# Given records:
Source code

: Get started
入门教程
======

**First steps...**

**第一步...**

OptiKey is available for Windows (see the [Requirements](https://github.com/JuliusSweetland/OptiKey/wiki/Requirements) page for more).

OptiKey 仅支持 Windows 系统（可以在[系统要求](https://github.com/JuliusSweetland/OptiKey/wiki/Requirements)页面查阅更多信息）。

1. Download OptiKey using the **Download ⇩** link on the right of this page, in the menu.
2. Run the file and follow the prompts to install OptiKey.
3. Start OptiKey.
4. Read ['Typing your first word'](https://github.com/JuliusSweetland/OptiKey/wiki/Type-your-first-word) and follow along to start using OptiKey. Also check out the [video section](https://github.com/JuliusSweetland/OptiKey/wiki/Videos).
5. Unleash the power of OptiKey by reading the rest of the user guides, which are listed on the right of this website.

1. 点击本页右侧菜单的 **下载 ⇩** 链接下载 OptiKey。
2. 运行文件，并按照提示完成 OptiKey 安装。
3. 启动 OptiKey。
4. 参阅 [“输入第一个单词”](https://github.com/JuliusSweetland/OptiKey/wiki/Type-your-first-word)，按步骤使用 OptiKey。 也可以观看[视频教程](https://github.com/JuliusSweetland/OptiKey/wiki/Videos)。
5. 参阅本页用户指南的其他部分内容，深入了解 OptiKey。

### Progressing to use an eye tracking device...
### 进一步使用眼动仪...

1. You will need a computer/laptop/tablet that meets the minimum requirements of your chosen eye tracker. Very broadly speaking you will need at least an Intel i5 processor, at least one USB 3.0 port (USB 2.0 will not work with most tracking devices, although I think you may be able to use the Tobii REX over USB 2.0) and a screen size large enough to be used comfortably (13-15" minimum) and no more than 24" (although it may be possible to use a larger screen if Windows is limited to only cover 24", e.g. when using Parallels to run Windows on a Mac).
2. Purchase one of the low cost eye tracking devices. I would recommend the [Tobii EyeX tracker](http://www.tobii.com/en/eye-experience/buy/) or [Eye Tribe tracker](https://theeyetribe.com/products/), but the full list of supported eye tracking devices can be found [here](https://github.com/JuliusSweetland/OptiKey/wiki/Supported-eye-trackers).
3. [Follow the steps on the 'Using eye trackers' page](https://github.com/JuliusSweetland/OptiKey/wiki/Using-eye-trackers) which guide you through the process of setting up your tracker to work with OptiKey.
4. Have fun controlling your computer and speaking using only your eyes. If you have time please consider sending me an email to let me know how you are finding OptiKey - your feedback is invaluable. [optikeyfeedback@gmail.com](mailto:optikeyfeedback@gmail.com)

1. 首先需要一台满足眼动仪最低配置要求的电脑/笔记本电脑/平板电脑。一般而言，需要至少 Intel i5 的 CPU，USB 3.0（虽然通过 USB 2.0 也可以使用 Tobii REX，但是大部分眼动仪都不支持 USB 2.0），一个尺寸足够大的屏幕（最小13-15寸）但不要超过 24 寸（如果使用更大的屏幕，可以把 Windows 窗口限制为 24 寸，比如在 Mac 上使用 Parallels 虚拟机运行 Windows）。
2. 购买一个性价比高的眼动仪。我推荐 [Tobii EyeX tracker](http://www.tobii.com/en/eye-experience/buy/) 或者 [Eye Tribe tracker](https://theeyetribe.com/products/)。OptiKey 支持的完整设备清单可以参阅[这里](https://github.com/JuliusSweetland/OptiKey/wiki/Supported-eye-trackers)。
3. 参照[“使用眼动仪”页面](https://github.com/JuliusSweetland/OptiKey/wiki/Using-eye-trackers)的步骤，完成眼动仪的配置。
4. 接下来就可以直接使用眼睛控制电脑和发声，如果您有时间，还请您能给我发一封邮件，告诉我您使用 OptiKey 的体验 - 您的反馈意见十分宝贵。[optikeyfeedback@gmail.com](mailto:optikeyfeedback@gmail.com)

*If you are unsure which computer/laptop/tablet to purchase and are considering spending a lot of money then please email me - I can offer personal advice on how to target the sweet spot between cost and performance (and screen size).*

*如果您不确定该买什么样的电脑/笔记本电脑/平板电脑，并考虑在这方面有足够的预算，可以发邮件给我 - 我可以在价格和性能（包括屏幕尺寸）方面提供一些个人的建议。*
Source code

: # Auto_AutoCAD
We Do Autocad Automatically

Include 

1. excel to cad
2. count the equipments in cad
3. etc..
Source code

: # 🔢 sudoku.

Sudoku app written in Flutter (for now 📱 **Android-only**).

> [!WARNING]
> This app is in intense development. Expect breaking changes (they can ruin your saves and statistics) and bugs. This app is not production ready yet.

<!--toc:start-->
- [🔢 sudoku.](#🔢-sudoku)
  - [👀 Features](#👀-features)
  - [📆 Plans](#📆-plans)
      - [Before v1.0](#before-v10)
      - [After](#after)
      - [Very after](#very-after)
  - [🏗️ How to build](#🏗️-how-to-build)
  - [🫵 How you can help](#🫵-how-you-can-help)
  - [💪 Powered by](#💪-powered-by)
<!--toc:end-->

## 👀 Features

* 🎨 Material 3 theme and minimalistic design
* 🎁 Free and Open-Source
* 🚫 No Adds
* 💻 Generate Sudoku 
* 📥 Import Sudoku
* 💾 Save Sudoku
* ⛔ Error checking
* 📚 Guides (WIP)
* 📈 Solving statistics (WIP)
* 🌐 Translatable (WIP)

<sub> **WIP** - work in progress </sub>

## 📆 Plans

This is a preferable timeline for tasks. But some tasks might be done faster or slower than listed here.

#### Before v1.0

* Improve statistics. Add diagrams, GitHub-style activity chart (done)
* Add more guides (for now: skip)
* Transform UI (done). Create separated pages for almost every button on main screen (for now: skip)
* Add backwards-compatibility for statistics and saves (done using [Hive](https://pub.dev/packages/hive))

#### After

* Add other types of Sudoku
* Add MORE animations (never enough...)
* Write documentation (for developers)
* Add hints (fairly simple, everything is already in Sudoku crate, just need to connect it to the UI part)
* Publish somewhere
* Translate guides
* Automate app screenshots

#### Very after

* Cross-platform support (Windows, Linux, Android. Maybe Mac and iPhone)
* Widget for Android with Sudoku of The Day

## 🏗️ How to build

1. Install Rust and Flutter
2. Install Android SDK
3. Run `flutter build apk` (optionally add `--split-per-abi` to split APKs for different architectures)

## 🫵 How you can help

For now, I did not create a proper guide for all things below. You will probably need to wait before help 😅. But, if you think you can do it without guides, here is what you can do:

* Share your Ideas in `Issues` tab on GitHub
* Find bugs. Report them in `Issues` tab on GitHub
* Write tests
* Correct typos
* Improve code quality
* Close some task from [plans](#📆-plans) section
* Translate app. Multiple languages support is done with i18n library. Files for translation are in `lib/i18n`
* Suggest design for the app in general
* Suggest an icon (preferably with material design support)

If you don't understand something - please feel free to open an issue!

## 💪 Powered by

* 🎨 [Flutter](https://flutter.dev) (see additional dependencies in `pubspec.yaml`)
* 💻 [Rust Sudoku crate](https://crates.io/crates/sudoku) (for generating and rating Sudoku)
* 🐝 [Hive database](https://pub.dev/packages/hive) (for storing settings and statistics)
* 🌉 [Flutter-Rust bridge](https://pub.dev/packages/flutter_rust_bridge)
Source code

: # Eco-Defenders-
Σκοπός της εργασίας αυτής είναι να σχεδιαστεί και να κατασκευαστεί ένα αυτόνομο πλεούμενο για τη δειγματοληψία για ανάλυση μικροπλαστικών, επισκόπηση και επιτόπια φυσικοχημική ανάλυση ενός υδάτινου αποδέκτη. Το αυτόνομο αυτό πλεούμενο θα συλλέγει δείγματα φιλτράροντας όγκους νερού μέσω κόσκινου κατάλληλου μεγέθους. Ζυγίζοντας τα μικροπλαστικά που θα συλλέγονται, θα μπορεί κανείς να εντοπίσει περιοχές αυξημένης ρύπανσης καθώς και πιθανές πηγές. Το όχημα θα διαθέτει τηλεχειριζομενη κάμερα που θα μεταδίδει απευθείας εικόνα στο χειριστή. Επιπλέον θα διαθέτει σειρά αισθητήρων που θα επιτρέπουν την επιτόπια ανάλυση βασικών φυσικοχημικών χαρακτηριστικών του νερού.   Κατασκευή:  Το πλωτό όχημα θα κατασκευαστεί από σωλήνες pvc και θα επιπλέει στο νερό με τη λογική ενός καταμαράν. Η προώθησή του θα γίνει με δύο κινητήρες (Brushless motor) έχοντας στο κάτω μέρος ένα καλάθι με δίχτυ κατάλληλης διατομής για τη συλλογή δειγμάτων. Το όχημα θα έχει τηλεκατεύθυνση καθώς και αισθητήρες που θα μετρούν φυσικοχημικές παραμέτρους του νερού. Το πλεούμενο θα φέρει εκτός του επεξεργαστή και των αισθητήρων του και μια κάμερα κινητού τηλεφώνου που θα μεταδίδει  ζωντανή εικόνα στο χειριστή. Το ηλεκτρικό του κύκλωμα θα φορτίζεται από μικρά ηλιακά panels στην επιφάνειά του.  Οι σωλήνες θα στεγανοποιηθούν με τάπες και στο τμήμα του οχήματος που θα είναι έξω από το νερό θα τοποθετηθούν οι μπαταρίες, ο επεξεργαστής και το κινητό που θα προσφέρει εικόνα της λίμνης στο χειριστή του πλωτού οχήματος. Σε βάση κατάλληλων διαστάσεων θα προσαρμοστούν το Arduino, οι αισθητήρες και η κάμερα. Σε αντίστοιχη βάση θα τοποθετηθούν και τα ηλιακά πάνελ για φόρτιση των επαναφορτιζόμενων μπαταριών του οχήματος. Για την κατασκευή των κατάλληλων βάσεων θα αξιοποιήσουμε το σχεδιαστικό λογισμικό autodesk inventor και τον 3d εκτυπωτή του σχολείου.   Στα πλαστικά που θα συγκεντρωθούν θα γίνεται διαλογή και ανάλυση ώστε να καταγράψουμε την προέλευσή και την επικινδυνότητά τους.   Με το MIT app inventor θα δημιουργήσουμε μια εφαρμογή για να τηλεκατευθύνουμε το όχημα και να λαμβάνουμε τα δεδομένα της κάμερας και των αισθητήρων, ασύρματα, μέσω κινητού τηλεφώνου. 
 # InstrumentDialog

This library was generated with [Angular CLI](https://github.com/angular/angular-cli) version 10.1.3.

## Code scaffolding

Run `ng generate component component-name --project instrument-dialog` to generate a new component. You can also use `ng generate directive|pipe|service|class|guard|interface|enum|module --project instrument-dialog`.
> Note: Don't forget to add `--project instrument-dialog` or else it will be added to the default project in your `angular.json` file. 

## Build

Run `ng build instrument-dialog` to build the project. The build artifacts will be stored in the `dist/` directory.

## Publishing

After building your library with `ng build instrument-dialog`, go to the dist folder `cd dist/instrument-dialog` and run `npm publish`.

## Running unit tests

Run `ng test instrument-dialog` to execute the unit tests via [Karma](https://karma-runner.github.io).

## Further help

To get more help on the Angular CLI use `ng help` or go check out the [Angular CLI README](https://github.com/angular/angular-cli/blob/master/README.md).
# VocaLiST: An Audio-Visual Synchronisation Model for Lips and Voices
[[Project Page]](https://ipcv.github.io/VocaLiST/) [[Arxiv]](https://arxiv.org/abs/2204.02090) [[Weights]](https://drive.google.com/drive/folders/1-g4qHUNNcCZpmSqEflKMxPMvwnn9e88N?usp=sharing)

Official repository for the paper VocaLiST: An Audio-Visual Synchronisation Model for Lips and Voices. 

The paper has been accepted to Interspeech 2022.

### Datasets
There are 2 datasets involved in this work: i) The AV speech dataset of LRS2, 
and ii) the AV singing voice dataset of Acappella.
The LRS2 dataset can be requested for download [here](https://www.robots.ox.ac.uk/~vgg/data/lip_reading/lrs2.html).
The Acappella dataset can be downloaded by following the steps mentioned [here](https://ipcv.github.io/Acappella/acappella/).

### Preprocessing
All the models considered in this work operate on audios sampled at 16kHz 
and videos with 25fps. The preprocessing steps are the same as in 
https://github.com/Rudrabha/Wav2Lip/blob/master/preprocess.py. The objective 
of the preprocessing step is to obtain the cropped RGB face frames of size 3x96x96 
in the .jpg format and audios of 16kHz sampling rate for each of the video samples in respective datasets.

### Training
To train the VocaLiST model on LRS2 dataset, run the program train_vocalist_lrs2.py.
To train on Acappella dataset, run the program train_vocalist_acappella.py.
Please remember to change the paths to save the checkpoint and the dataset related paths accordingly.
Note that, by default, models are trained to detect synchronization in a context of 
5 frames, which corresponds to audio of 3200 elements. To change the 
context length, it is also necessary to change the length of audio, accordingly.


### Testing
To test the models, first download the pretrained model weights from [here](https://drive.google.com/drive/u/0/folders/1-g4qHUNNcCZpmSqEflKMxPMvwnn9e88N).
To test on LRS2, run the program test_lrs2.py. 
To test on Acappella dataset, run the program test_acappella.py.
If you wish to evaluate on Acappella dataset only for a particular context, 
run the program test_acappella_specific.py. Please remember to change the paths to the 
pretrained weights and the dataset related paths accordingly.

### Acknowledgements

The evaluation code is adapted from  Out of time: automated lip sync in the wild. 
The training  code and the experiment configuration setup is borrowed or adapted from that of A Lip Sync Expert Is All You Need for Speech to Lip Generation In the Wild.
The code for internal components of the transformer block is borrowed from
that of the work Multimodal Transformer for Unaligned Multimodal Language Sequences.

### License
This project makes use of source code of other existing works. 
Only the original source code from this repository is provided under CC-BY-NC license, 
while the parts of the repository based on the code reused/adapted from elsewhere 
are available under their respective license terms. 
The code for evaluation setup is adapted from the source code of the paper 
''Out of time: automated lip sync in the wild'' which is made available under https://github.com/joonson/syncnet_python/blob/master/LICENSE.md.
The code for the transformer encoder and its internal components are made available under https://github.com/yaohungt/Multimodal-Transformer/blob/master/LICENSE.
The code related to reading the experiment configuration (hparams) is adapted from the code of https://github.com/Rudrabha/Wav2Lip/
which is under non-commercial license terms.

# Required work:
Among the entries above, find the line with "To test the" and the line with "If you wish"; give again exactly these two lines and all lines between them.

# Written reply:
To test the models, first download the pretrained model weights from [here](https://drive.google.com/drive/u/0/folders/1-g4qHUNNcCZpmSqEflKMxPMvwnn9e88N).
To test on LRS2, run the program test_lrs2.py. 
To test on Acappella dataset, run the program test_acappella.py.
If you wish to evaluate on Acappella dataset only for a particular context, 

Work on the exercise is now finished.